## GIVEN PASSAGE
Answer: The four households mentioned in the New Testament that were baptized were Lydia’s household (Acts 16:15), the Philippian jailer’s household (Acts 16:33), Cornelius’s household (Acts 11:14), and Stephanas’ household (1 Cor. 1:16). Upon closer examination of these instances, we will see that the households baptized were believers before they were baptized. It shows in Acts 16:32, 34 that the entire household of the Philippian jailer had the word of the Lord spoken to them and believed it. Acts 11:14, 15 shows that all of Cornelius’s household was saved and received the Holy Spirit before being baptized. 1 Cor. 16:15 tells us that the household of Stephanas “devoted themselves to the ministry of the saints”, and therefore, they were believers who were baptized. After deeper study, there is only one household that doesn’t tell us what happened before they were baptized – Lydia’s household. However, some commentators believe Lydia’s household were all the women present (Acts 16:13), or men servants as it mentions “brethren” at her house (Acts 16:40). Also, the reluctance of Paul and Luke to stay at her house seems to indicate that she was the head of the house, and would not have had children (Acts 16:15). On top of all of this, it shows that Lydia’s household was baptized in Philippi, and yet she lived in Thyatira, so anyone present would most likely be of an age that they could have made the journey, and not have need to be cared for (Acts 16:12, 14). Regardless of whom Lydia’s household encompassed, it should at least be seen that the presumption that infants were baptized in the New Testament has little scriptural support, and therefore, there is no contradiction between what was practiced in the Bible with water baptism and what is taught in the Bible concerning water baptism.

## PROVIDED RECORDS

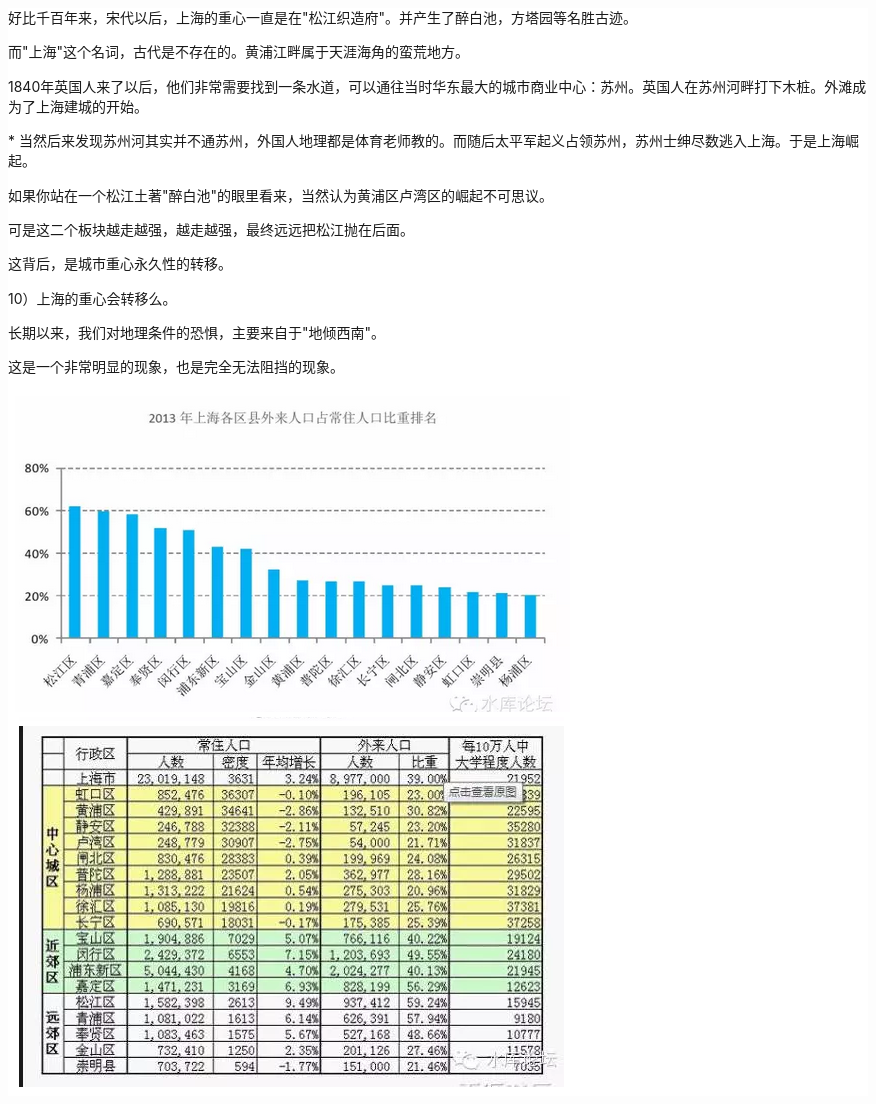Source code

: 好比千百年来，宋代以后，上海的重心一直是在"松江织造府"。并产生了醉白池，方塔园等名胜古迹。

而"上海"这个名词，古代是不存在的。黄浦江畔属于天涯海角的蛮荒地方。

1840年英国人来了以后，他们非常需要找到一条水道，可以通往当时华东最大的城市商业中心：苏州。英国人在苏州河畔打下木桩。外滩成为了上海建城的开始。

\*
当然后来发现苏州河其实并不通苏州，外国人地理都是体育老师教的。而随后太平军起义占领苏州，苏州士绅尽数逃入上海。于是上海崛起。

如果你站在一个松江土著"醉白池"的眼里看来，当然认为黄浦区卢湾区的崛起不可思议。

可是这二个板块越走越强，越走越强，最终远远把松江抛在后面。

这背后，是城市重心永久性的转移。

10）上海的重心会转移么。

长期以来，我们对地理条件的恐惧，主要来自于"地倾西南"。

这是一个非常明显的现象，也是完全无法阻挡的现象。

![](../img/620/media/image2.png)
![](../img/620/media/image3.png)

...

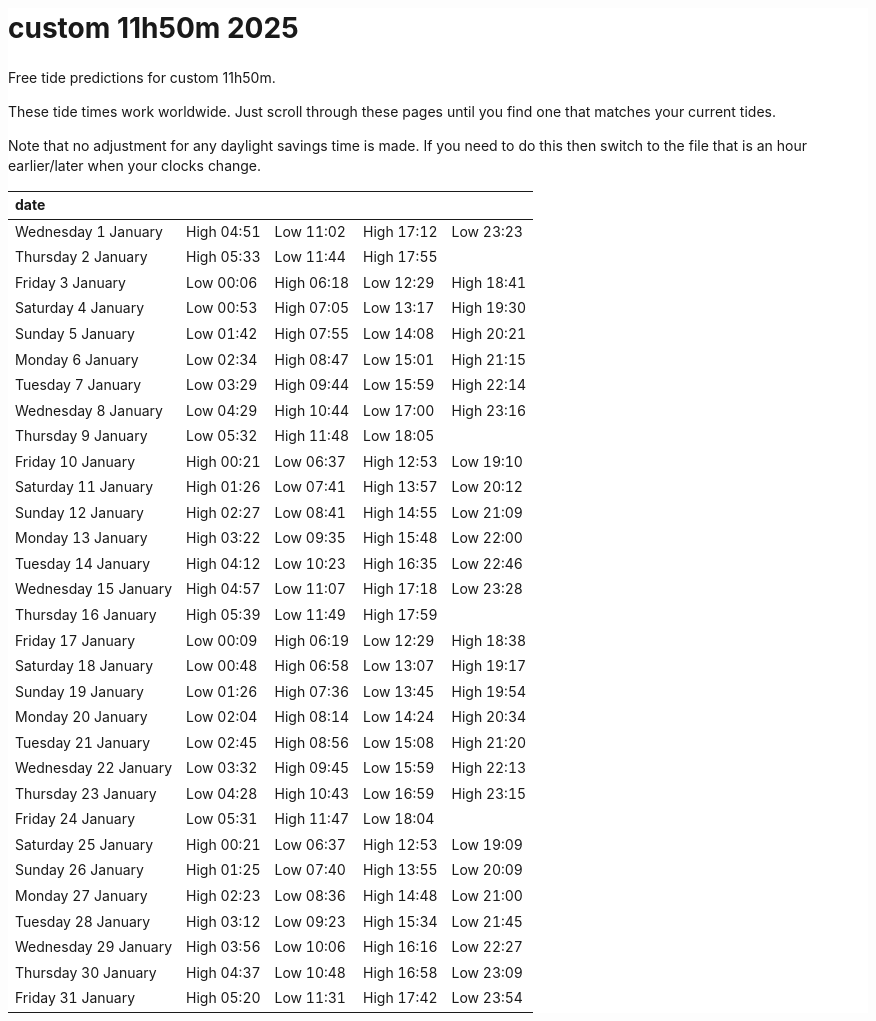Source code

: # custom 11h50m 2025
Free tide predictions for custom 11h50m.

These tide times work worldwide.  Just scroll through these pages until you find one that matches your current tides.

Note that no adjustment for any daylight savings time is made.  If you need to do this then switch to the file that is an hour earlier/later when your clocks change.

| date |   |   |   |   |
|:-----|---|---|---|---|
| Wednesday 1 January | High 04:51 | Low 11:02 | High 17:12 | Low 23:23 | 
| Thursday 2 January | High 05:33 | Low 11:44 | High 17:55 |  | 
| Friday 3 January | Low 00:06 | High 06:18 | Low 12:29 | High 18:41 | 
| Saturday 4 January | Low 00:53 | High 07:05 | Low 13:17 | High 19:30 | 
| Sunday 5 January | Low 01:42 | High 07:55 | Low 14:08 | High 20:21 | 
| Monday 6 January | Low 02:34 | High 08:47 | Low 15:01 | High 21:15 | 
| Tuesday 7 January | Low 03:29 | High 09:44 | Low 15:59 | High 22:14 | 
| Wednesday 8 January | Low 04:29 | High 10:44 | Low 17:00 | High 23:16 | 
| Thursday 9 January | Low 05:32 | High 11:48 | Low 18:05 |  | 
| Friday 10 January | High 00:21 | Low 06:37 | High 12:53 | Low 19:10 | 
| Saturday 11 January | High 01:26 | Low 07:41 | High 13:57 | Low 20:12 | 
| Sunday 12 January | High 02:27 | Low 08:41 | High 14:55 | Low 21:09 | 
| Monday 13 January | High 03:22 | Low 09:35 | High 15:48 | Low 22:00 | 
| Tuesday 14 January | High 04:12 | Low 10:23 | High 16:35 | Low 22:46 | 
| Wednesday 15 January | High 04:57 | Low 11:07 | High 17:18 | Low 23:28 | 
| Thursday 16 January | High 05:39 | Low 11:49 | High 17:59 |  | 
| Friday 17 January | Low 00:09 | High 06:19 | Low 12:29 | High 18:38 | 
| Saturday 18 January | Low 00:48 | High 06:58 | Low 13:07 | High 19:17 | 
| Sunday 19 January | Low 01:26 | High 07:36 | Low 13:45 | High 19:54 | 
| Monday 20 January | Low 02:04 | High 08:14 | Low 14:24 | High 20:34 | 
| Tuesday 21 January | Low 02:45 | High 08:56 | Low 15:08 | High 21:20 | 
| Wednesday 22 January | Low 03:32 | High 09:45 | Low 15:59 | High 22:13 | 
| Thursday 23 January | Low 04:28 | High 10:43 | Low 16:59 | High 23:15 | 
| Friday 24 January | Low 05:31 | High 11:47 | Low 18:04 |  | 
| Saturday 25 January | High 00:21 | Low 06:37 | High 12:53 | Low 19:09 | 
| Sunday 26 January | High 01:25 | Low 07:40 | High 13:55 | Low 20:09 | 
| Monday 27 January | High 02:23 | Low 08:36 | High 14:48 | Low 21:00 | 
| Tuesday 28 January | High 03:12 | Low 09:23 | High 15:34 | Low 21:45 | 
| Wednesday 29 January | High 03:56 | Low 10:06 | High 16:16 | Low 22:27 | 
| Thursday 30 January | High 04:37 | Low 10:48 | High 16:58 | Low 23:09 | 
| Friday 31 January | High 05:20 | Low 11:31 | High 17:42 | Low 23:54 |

...

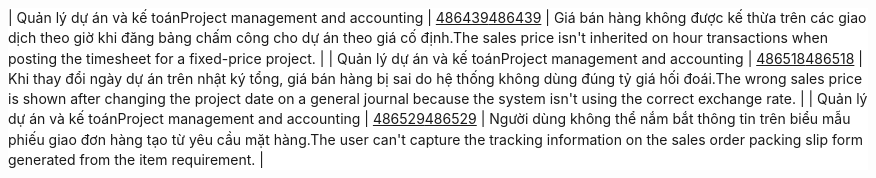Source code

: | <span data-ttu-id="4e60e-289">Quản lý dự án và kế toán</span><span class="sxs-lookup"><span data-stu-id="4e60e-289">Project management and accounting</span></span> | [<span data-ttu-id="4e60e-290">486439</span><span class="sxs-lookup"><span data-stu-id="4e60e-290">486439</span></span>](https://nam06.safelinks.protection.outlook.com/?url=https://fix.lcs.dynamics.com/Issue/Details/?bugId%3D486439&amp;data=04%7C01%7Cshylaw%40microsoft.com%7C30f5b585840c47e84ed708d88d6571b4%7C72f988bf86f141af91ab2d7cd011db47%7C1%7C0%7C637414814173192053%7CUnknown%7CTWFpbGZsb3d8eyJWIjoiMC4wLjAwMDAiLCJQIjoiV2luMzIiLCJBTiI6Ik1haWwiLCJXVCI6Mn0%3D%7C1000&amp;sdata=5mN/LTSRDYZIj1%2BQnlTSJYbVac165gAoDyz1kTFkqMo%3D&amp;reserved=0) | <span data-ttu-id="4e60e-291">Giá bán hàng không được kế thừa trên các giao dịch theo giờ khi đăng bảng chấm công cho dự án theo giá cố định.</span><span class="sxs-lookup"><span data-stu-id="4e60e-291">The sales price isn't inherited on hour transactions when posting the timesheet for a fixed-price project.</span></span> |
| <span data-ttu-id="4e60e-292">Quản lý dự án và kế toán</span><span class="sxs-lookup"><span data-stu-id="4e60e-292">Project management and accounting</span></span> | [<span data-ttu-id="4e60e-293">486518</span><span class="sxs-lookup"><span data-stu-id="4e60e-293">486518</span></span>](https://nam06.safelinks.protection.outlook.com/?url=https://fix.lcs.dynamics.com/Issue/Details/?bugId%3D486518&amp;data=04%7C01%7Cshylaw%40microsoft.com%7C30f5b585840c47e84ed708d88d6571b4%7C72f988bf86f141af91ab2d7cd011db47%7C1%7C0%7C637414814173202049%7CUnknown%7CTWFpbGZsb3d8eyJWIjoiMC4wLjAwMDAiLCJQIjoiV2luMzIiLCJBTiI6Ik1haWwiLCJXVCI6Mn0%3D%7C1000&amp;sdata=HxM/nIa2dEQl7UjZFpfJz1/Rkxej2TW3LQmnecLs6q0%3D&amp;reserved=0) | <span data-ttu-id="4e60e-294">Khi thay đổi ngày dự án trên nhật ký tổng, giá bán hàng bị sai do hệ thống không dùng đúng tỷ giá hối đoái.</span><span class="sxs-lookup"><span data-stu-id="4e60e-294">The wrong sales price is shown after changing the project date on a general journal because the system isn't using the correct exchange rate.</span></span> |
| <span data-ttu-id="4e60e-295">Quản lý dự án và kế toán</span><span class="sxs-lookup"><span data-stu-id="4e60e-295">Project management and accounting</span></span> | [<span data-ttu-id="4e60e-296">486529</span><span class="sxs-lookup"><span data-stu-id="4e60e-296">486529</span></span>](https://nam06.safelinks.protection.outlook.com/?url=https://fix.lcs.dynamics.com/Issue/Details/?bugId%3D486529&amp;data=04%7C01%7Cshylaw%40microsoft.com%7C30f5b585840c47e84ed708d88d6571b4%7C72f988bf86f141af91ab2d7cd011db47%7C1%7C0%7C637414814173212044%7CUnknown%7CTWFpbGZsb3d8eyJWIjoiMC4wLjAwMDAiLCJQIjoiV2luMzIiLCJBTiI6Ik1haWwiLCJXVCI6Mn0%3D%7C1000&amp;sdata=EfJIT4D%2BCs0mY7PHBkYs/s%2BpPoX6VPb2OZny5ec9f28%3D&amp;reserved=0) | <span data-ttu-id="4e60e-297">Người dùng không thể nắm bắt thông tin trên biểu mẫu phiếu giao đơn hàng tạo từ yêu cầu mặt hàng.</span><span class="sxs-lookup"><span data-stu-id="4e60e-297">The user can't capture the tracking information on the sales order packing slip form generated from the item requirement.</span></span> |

## ACTION ITEM A
In the passage on household baptisms, which verses show that all of Cornelius's household was saved and received the Holy Spirit before being baptized?
## ACTION ITEM B
Rewrite the paragraph of the passage on household baptisms that begins "Answer: The four households mentioned" as a brief bulleted list, keeping its main facts.
The entries come from a source separate from the passage on household baptisms.

## OUTPUT A
Acts 11:14, 15

## OUTPUT B
- The New Testament mentions four baptized households: Lydia's (Acts 16:15), the Philippian jailer's (Acts 16:33), Cornelius's (Acts 11:14), and Stephanas' (1 Cor. 1:16).
- These households were believers before they were baptized.
- The jailer's whole household heard the word of the Lord and believed it (Acts 16:32, 34).
- Cornelius's whole household was saved and received the Holy Spirit before baptism (Acts 11:14, 15).
- Stephanas' household "devoted themselves to the ministry of the saints," so they were believers (1 Cor. 16:15).
- Only Lydia's household lacks an account of what happened before baptism, but:
  - some commentators think it was the women present (Acts 16:13) or men servants, since "brethren" are mentioned at her house (Acts 16:40);
  - Paul and Luke's reluctance to stay suggests she headed the house and had no children (Acts 16:15);
  - she lived in Thyatira but was baptized in Philippi, so those present were likely old enough to travel and not need care (Acts 16:12, 14).
- The presumption that infants were baptized in the New Testament has little scriptural support, so the Bible's practice and teaching on water baptism do not contradict each other.